Could you change "zero-indexed" to "0-based" throughout the lines below and write them out again with nothing else altered and the pictures left out?

===

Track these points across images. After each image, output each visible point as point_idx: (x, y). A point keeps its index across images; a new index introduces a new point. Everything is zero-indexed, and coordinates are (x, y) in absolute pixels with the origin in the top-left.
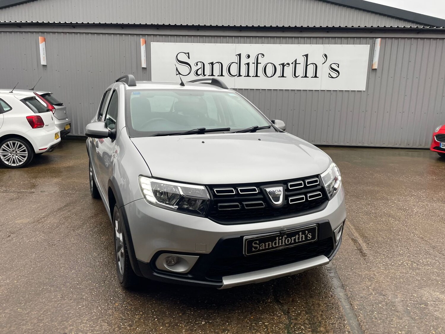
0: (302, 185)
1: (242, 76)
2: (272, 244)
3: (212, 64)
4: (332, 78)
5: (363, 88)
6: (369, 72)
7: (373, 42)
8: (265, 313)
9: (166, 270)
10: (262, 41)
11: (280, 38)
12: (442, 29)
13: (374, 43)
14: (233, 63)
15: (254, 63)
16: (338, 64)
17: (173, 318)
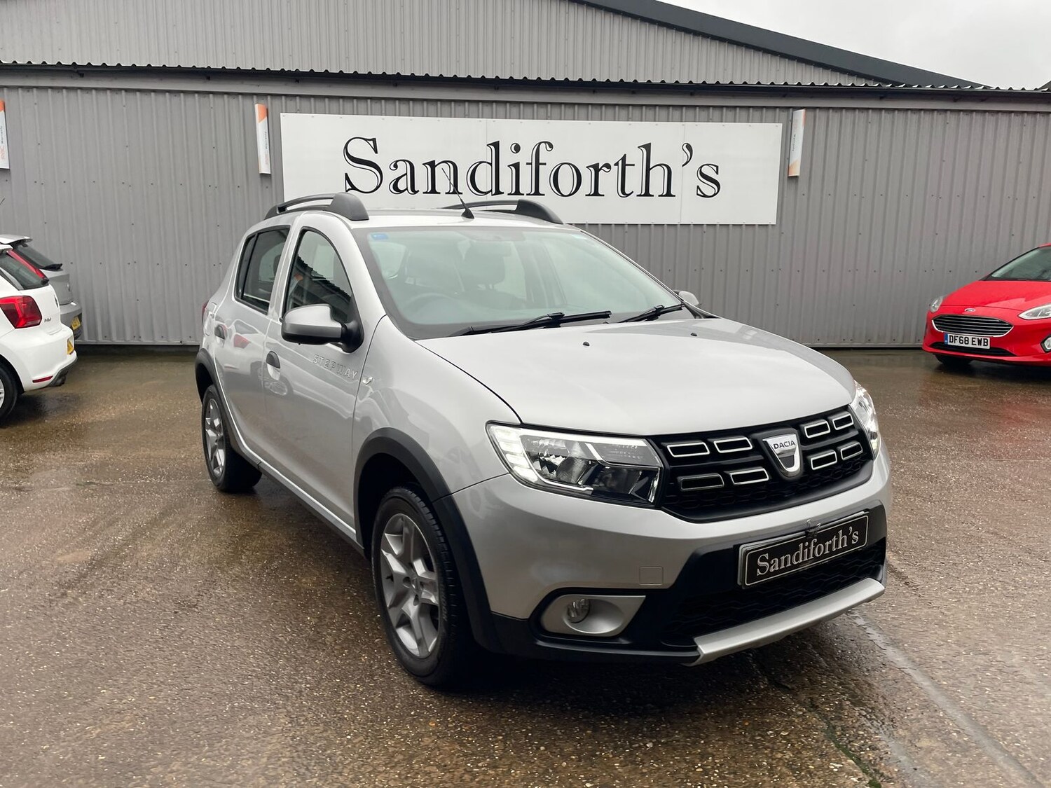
0: (828, 430)
1: (503, 193)
2: (791, 559)
3: (432, 165)
4: (705, 196)
5: (772, 220)
6: (783, 183)
7: (788, 117)
8: (767, 712)
9: (573, 633)
10: (547, 114)
11: (601, 108)
12: (931, 89)
13: (791, 118)
14: (481, 163)
15: (531, 164)
16: (717, 167)
17: (579, 741)
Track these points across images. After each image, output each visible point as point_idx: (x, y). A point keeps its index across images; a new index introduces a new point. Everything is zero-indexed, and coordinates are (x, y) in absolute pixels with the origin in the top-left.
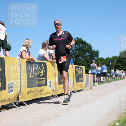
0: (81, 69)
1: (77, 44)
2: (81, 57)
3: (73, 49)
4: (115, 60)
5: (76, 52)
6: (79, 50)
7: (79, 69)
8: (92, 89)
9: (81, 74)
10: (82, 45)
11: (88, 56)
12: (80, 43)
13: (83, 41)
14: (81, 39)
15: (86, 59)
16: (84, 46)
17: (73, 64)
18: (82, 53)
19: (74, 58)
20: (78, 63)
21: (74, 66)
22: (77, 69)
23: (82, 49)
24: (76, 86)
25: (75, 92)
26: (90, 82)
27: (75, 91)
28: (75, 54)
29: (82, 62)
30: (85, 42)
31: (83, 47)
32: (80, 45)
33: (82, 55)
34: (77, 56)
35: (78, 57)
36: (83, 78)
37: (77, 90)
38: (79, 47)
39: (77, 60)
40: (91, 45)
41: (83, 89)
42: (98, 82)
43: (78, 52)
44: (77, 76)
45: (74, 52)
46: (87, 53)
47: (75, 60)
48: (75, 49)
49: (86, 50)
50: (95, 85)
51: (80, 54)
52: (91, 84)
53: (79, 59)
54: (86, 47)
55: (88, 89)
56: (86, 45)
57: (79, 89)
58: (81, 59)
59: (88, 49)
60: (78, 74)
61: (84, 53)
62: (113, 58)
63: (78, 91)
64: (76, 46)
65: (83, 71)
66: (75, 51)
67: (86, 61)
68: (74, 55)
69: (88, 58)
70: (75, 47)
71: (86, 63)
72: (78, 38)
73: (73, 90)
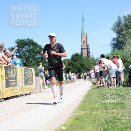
0: (30, 71)
1: (28, 45)
2: (31, 59)
3: (23, 51)
4: (66, 63)
5: (27, 54)
6: (30, 51)
7: (28, 72)
8: (41, 93)
9: (31, 76)
10: (33, 47)
11: (39, 58)
12: (31, 44)
13: (34, 42)
14: (32, 40)
15: (36, 61)
16: (35, 47)
17: (22, 66)
18: (33, 55)
19: (24, 60)
20: (28, 65)
21: (23, 68)
22: (26, 71)
23: (33, 51)
24: (25, 89)
25: (24, 96)
26: (40, 85)
27: (24, 94)
28: (25, 55)
29: (32, 64)
30: (36, 43)
31: (34, 49)
32: (31, 46)
33: (33, 57)
34: (28, 57)
35: (28, 59)
36: (32, 81)
37: (26, 93)
38: (30, 48)
39: (28, 62)
40: (42, 46)
41: (33, 92)
42: (48, 85)
43: (28, 54)
44: (26, 78)
45: (24, 54)
46: (38, 55)
47: (25, 62)
48: (25, 51)
49: (37, 52)
50: (45, 88)
51: (30, 56)
52: (40, 87)
53: (30, 61)
54: (37, 49)
55: (38, 92)
56: (37, 47)
57: (28, 92)
58: (32, 61)
59: (39, 51)
60: (27, 77)
61: (35, 55)
62: (64, 60)
63: (26, 95)
64: (26, 47)
65: (32, 73)
66: (25, 52)
67: (37, 63)
68: (24, 57)
69: (39, 60)
70: (26, 49)
71: (37, 65)
72: (28, 39)
73: (21, 93)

===

**Problem solution**:
Track these points across images. After each image, output each visible point as point_idx: (x, y). A point keeps its index across images; a new index introduces a new point. Everything is 0-based, and coordinates are (x, y) in absolute pixels with the origin in the top-left.
0: (302, 185)
1: (242, 76)
2: (272, 244)
3: (212, 64)
4: (332, 78)
5: (363, 88)
6: (369, 72)
7: (373, 42)
8: (265, 313)
9: (166, 270)
10: (262, 41)
11: (280, 38)
12: (442, 29)
13: (374, 43)
14: (233, 63)
15: (254, 63)
16: (338, 64)
17: (173, 318)
0: (828, 430)
1: (503, 193)
2: (791, 559)
3: (432, 165)
4: (705, 196)
5: (772, 220)
6: (783, 183)
7: (788, 117)
8: (767, 712)
9: (573, 633)
10: (547, 114)
11: (601, 108)
12: (931, 89)
13: (791, 118)
14: (481, 163)
15: (531, 164)
16: (717, 167)
17: (579, 741)
Track these points across images. After each image, output each visible point as point_idx: (x, y). A point keeps its index across images; a new index introduces a new point. Everything is 0-based, and coordinates are (x, y) in absolute pixels with the origin in the top-left.
0: (81, 69)
1: (77, 44)
2: (81, 57)
3: (73, 49)
4: (115, 60)
5: (76, 52)
6: (79, 50)
7: (79, 69)
8: (92, 89)
9: (81, 74)
10: (82, 45)
11: (88, 56)
12: (80, 43)
13: (83, 41)
14: (81, 39)
15: (86, 59)
16: (84, 46)
17: (73, 64)
18: (82, 53)
19: (74, 58)
20: (78, 63)
21: (74, 66)
22: (77, 69)
23: (82, 49)
24: (76, 86)
25: (75, 92)
26: (90, 82)
27: (75, 91)
28: (75, 54)
29: (82, 62)
30: (85, 42)
31: (83, 47)
32: (80, 45)
33: (82, 55)
34: (77, 56)
35: (78, 57)
36: (83, 78)
37: (77, 90)
38: (79, 47)
39: (77, 60)
40: (91, 45)
41: (83, 89)
42: (98, 82)
43: (78, 52)
44: (77, 76)
45: (74, 52)
46: (87, 53)
47: (75, 60)
48: (75, 49)
49: (86, 50)
50: (95, 85)
51: (80, 54)
52: (91, 84)
53: (79, 59)
54: (86, 47)
55: (88, 89)
56: (86, 45)
57: (79, 89)
58: (81, 59)
59: (88, 49)
60: (78, 74)
61: (84, 53)
62: (113, 58)
63: (78, 91)
64: (76, 46)
65: (83, 71)
66: (75, 51)
67: (86, 61)
68: (74, 55)
69: (88, 58)
70: (75, 47)
71: (86, 63)
72: (78, 38)
73: (73, 90)
0: (30, 71)
1: (28, 45)
2: (31, 59)
3: (23, 51)
4: (66, 63)
5: (27, 54)
6: (30, 51)
7: (28, 72)
8: (41, 93)
9: (31, 76)
10: (33, 47)
11: (39, 58)
12: (31, 44)
13: (34, 42)
14: (32, 40)
15: (36, 61)
16: (35, 47)
17: (22, 66)
18: (33, 55)
19: (24, 60)
20: (28, 65)
21: (23, 68)
22: (26, 71)
23: (33, 51)
24: (25, 89)
25: (24, 96)
26: (40, 85)
27: (24, 94)
28: (25, 55)
29: (32, 64)
30: (36, 43)
31: (34, 49)
32: (31, 46)
33: (33, 57)
34: (28, 57)
35: (28, 59)
36: (32, 81)
37: (26, 93)
38: (30, 48)
39: (28, 62)
40: (42, 46)
41: (33, 92)
42: (48, 85)
43: (28, 54)
44: (26, 78)
45: (24, 54)
46: (38, 55)
47: (25, 62)
48: (25, 51)
49: (37, 52)
50: (45, 88)
51: (30, 56)
52: (40, 87)
53: (30, 61)
54: (37, 49)
55: (38, 92)
56: (37, 47)
57: (28, 92)
58: (32, 61)
59: (39, 51)
60: (27, 77)
61: (35, 55)
62: (64, 60)
63: (26, 95)
64: (26, 47)
65: (32, 73)
66: (25, 52)
67: (37, 63)
68: (24, 57)
69: (39, 60)
70: (26, 49)
71: (37, 65)
72: (28, 39)
73: (21, 93)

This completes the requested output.